Search

Kamis, 07 Juni 2012

Siapakah Yang Membunuh Yesus?

Siapakah Yang Membunuh Yesus?
                                                            Gabariel Holen                                                           
Pengantar
            Dalam menjawab pertanyaan, ‘Siapakah yang membunuh Yesus’ di atas penulis akan berusaha memahaminya dari dua posisi: pertama, kematian Yesus sebagai bagian dari rencana keselamatan Allah, “Sebab Anak Manusia datang untuk mencari dan menyelamatkan yang hilang” (Luk 19:10). Kedua, kematian Yesus sebagai sebuah ‘peristiwa atau kejadian biasa’. Untuk menjawab pertanyaan tersebut juga, penulis dibantu oleh film yang berjudul Who Killed Jesus?
Data dalam Kitab Suci (injil sinoptik dan injil Yohanes)
Kematian Yesus sebagai bagian dari rencana keselamatan Allah
Kematian Yesus sebagai bagian dari rencana keselamatan Allah, tampak dalam sikap dan perkataan Yesus sendiri. Yesus rupanya sudah menyadari bahwa waktunya sudah tiba, dan bahwa di Yerusalem keselamatan yang dijanjikan Allah terpenuhi (Luk 18:31). Oleh karena itu, sampai di Yerusalem Yesus mengusir semua orang yang berjualan di Bait Allah (Luk 19: 45). Tindakan Yesus tersebut tampaknya dengan tahu dan mau karena Yesus sebenarnya sudah mengetahui bahwa tindakan-Nya akan menimbulkan kemarahan para pemimpin agama Yahudi dan orang Farisi . Lebih jauh lagi, bahkan Yesus pun tidak mempersalahkan Yudas Iskariot yang mengkianati-Nya, karena Ia sudah menyadari bahwa hal itulah yang akan terjadi (Mrk 14:43-53).
Gambaran tersebut setidaknya memunculkan kesan bahwa Yesus sadar akan sesuatu yang terjadi dengan diri-Nya. Di satu sisi, Yesus sebenarnya bisa memilih tidak pergi ke Yerusalem. Ia bisa meninggalkan Yerusalem. Yesus sebenarnya bisa mengajarkan Sabda Allah di tempat-tempat lain demi kenyamanan-Nya sendiri. Akan tetapi, mengapa Yesus akhirnya tetap memilih ke Yerusalem? Jawabannya adalah karena Yesus ingin memperlihatkan kesetiaan-Nya pada kehendak Bapa. Yesus sadar juga bahwa Ia tidak akan ditinggalkan oleh Bapa-Nya (Yoh; 16:32). Di sisi lain, Yesus yang memiliki kuasa yang sebenarnya bisa melawan semua orang yang hendak menangkap-Nya. “Ketika Ia berkata kepada mereka: "Akulah Dia," mundurlah mereka dan jatuh ke tanah” (Yoh 18:6). Akan tetapi, yang dilakukan Yesus justru membiarkan diri-Nya ditangkap dan disiksa, sampai mati di salib.

★ ★ ★

__SOAL LATIHAN__. Ringkaslah paragraf yang diawali "Gambaran tersebut setidaknya" dalam artikel tentang kematian Yesus di atas menjadi daftar poin singkat yang tetap memuat fakta-fakta utamanya.

__BARIS YANG DISEDIAKAN__.
★ ★ ★

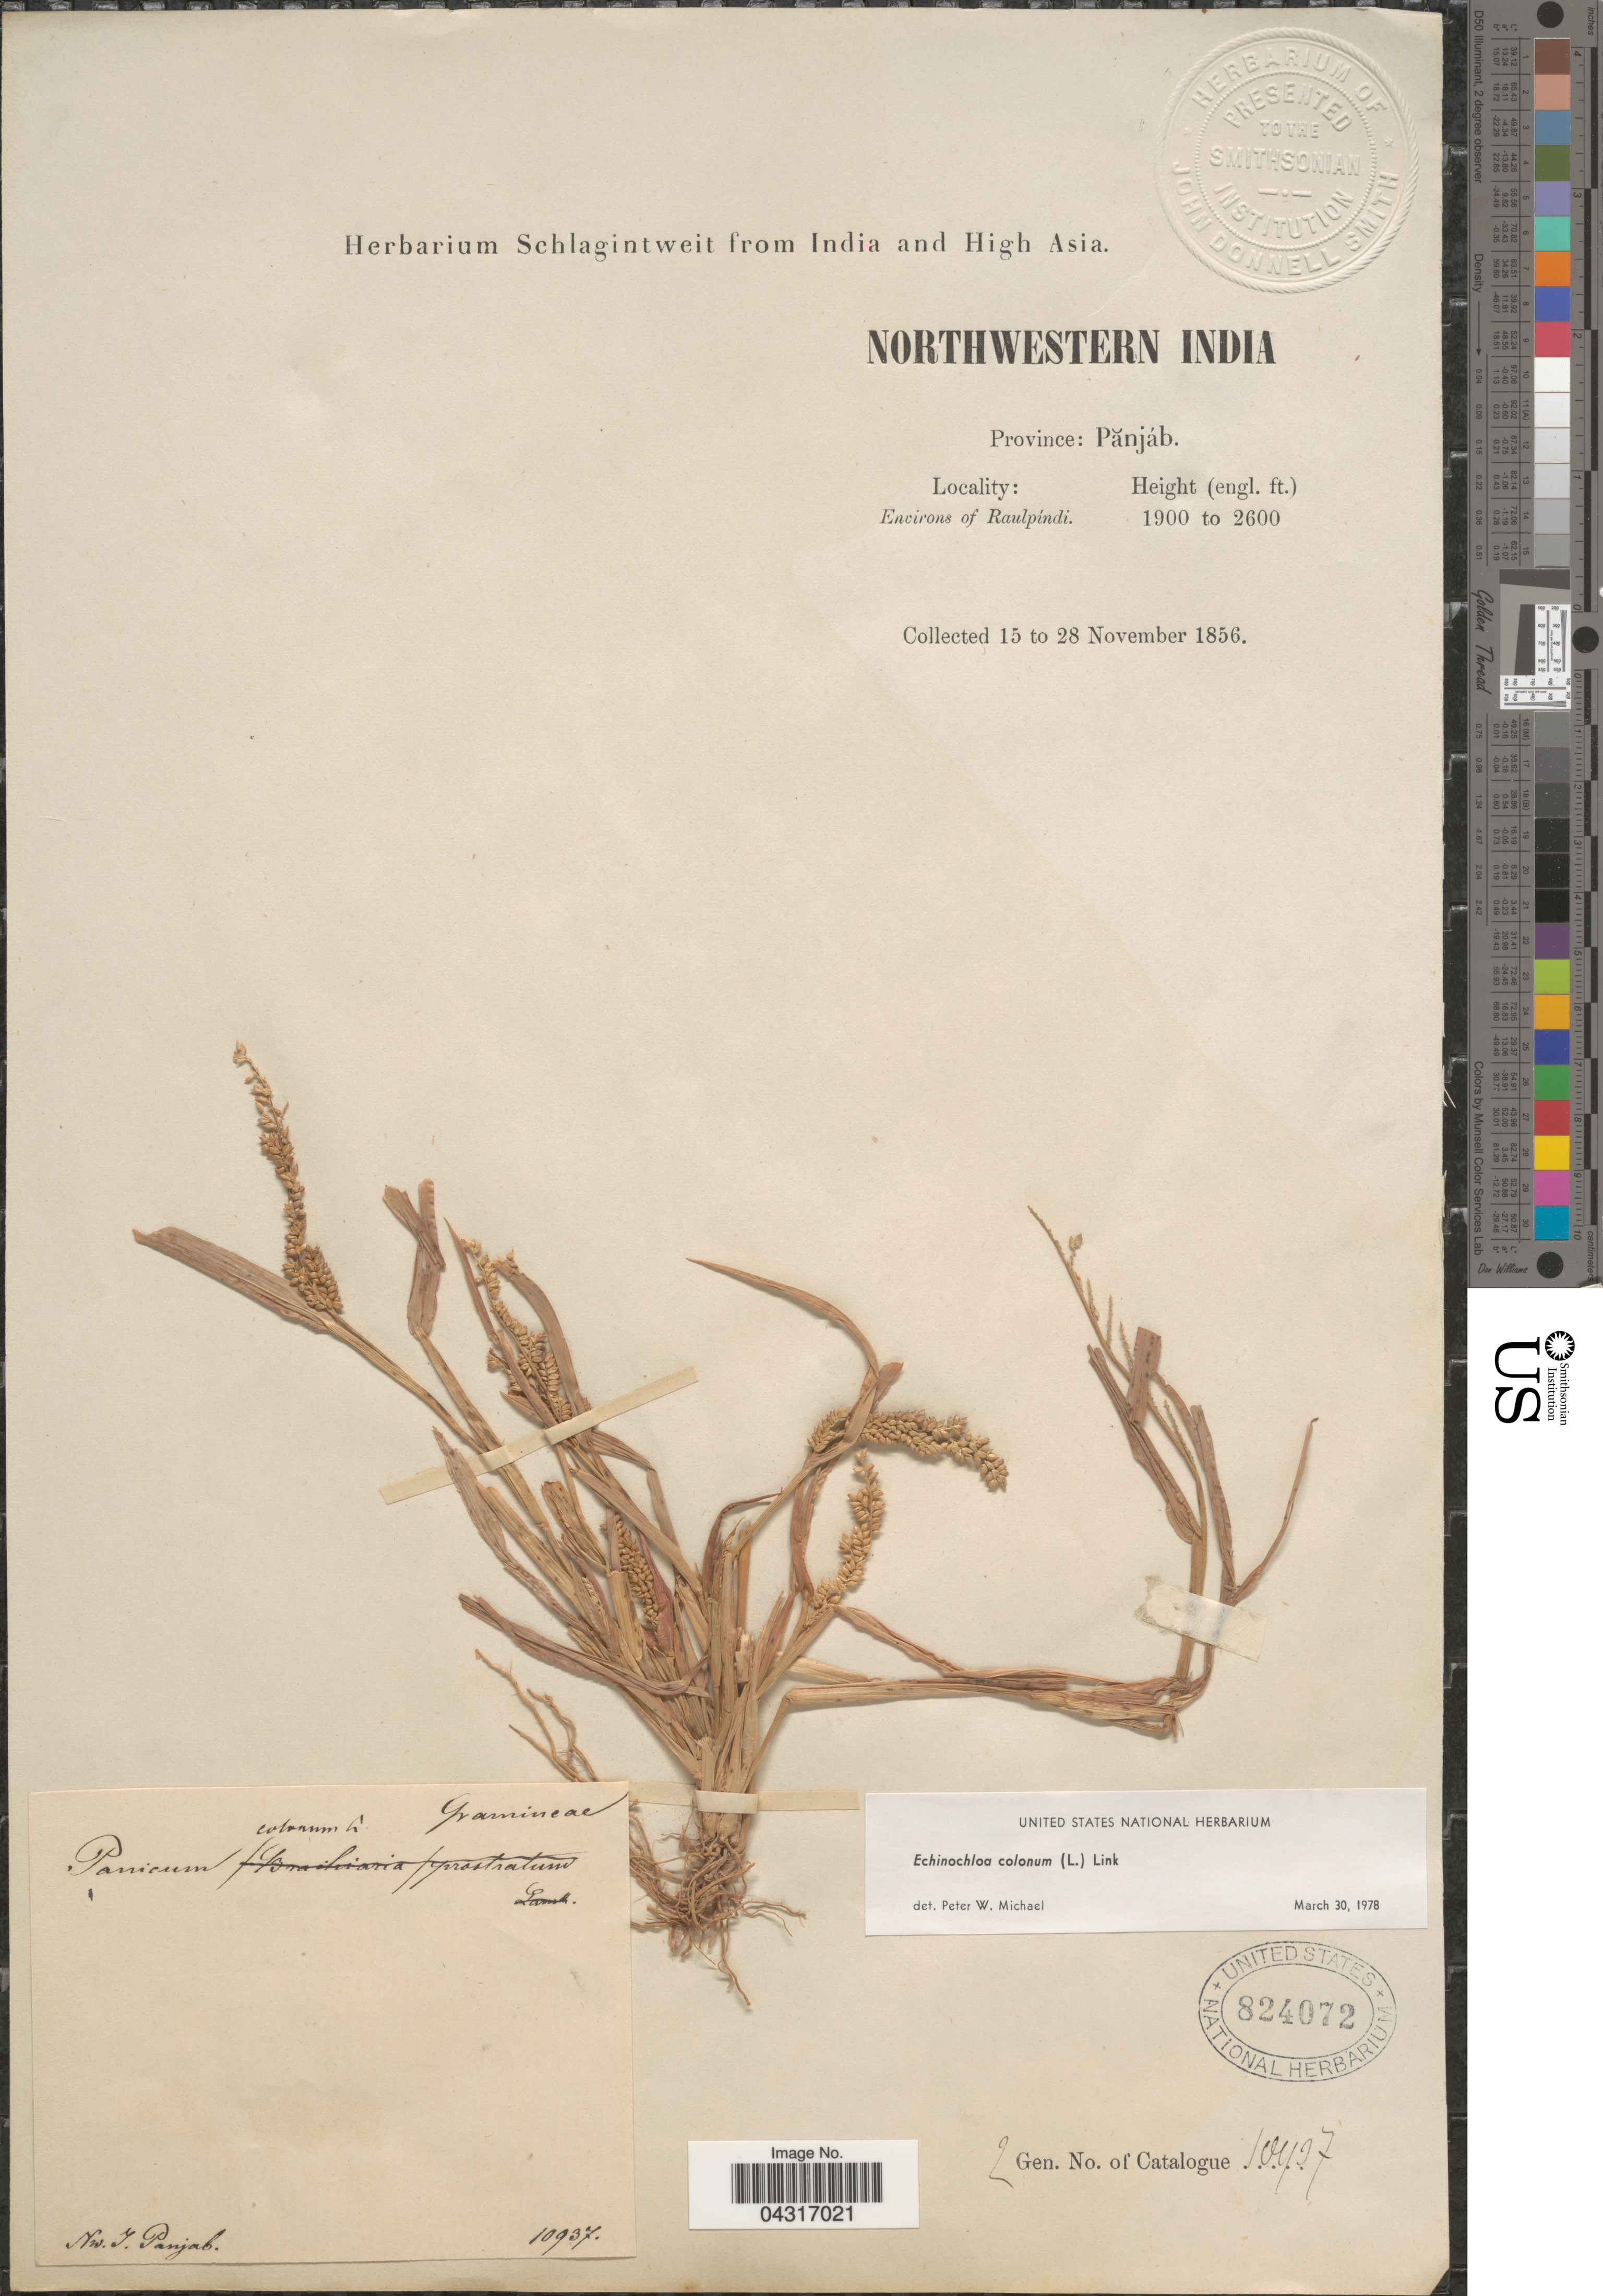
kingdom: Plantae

★ ★ ★

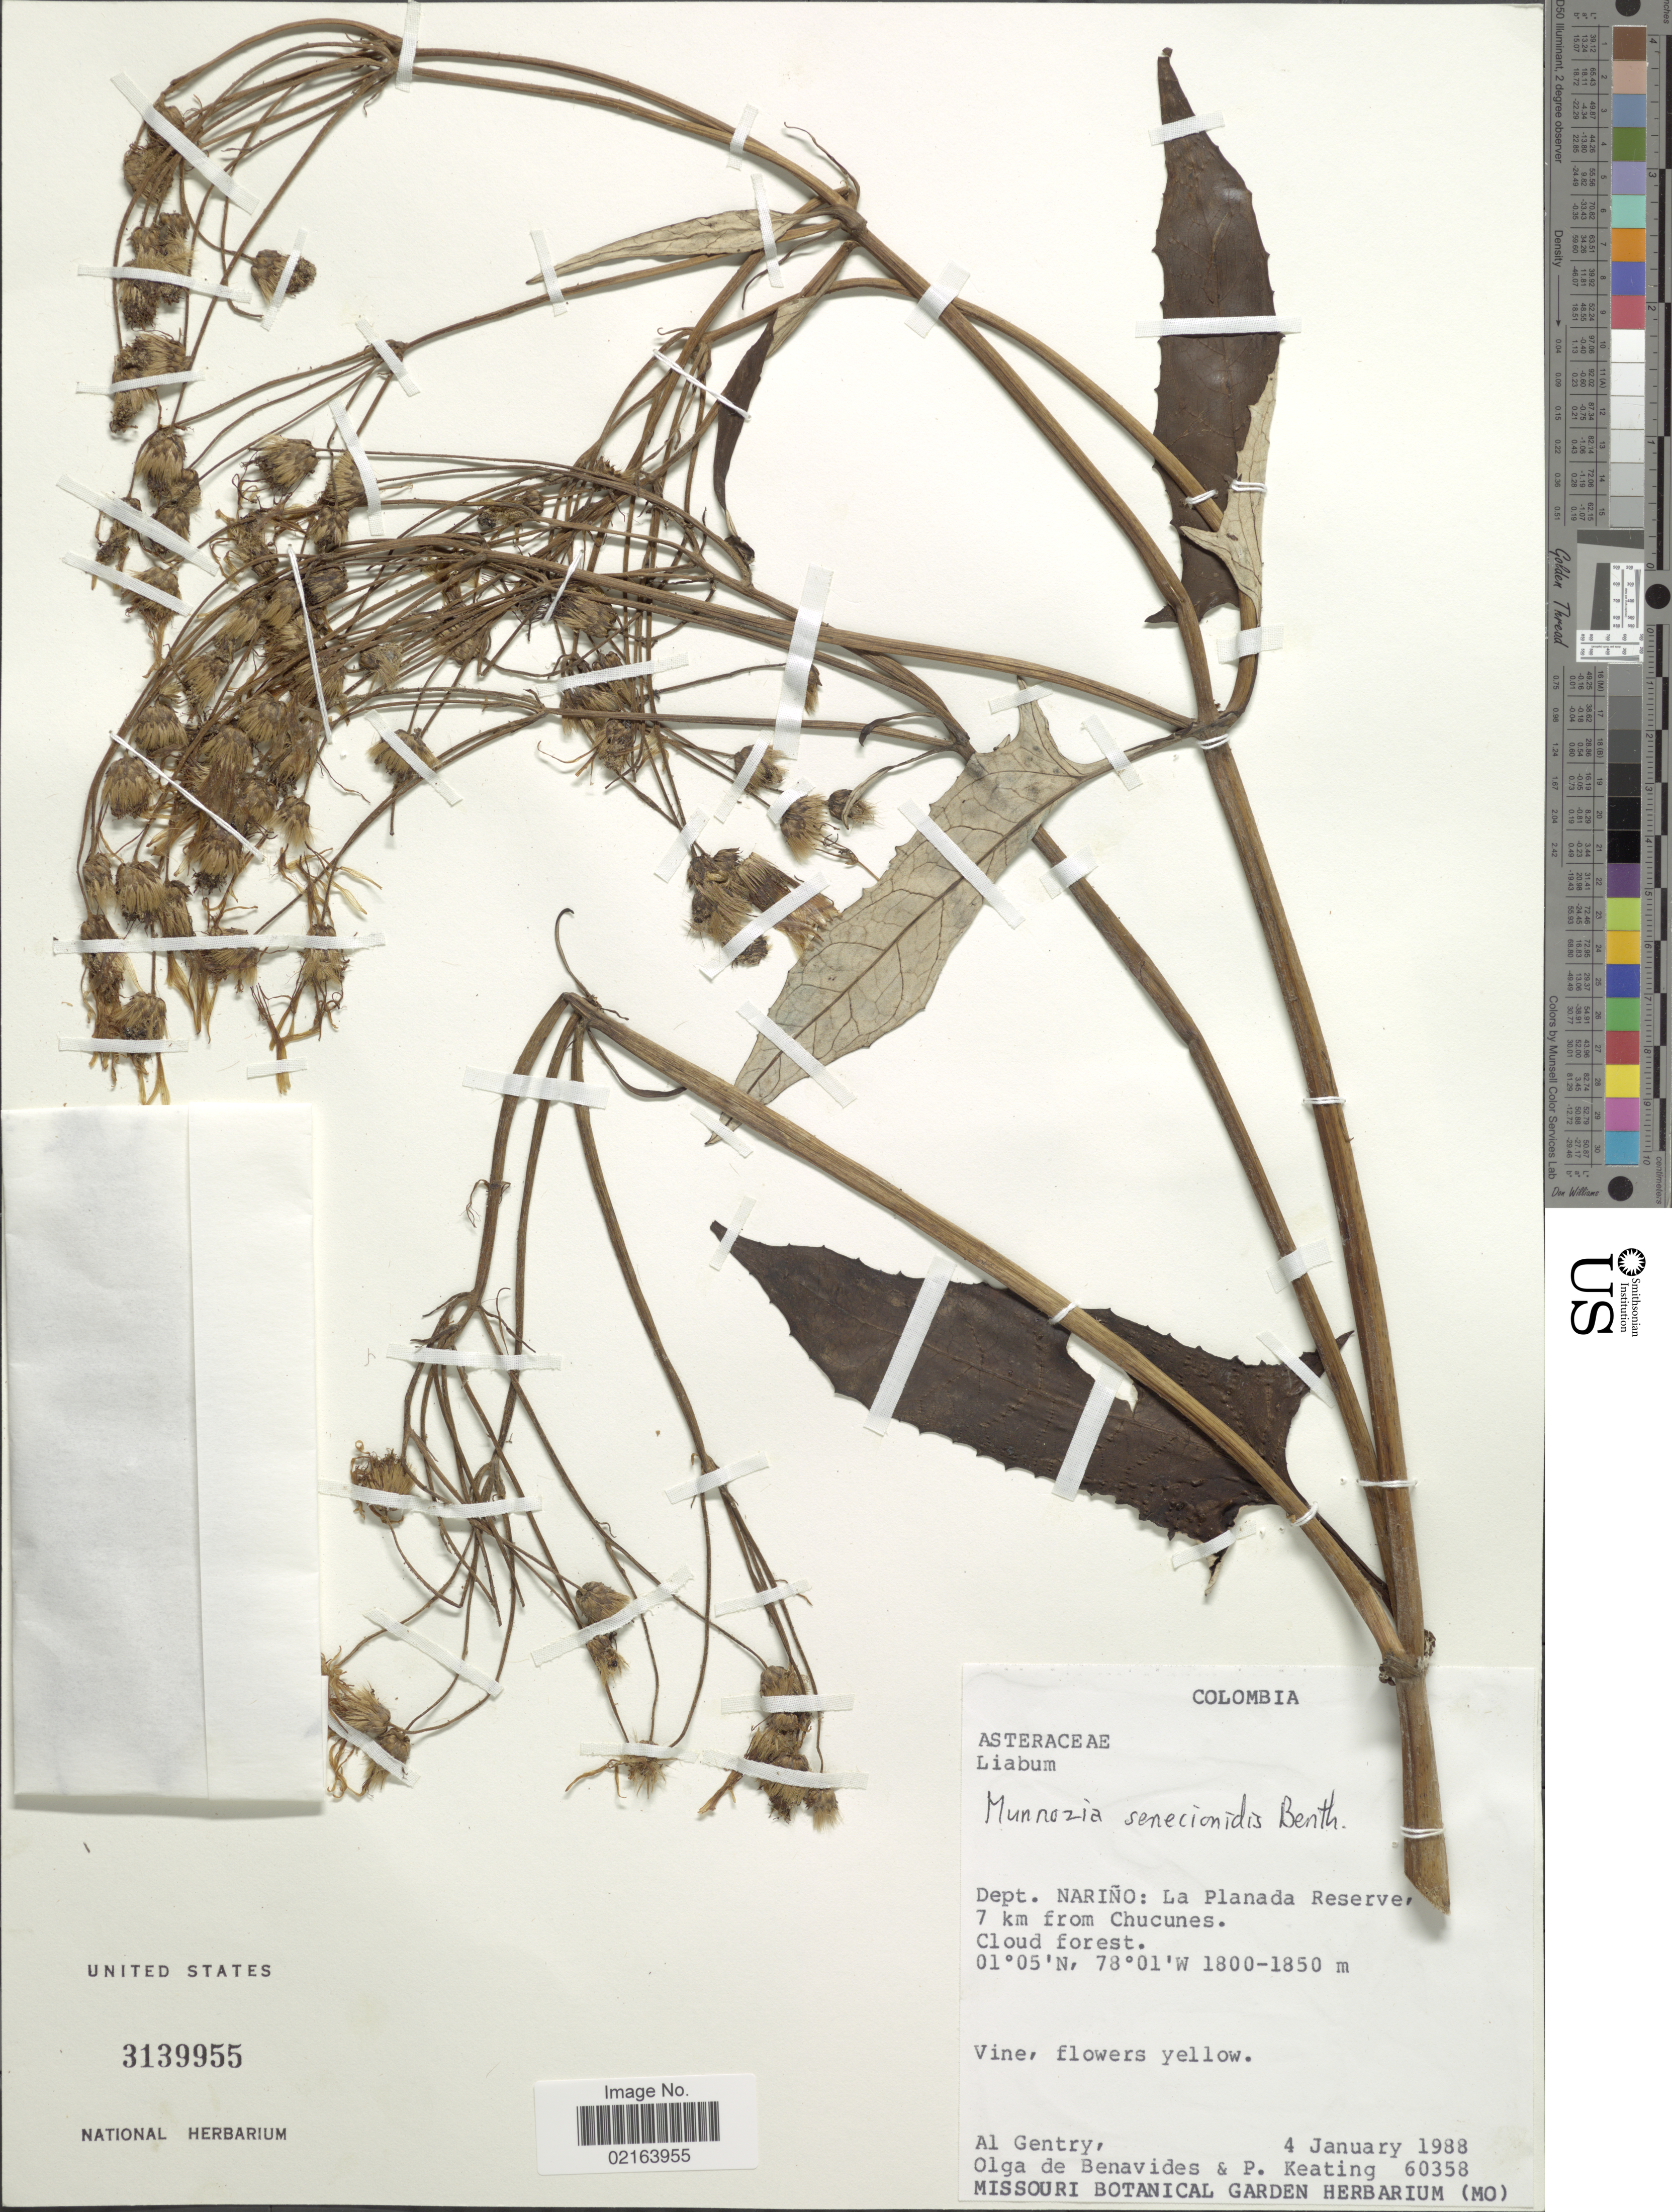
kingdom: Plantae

★ ★ ★

__LATIHAN YANG DISELESAIKAN__.
- Gambaran itu memberi kesan bahwa Yesus sadar akan apa yang terjadi dengan diri-Nya.
- Yesus sebenarnya bisa memilih tidak pergi ke Yerusalem, atau meninggalkannya dan mengajarkan Sabda Allah di tempat lain demi kenyamanan-Nya sendiri.
- Ia tetap memilih ke Yerusalem untuk memperlihatkan kesetiaan-Nya pada kehendak Bapa, dan sadar bahwa Bapa tidak akan meninggalkan-Nya (Yoh 16:32).
- Dengan kuasa-Nya, Ia sebenarnya bisa melawan semua orang yang hendak menangkap-Nya. Ketika Ia berkata "Akulah Dia," mereka mundur dan jatuh ke tanah (Yoh 18:6).
- Namun, Yesus justru membiarkan diri-Nya ditangkap dan disiksa sampai mati di salib.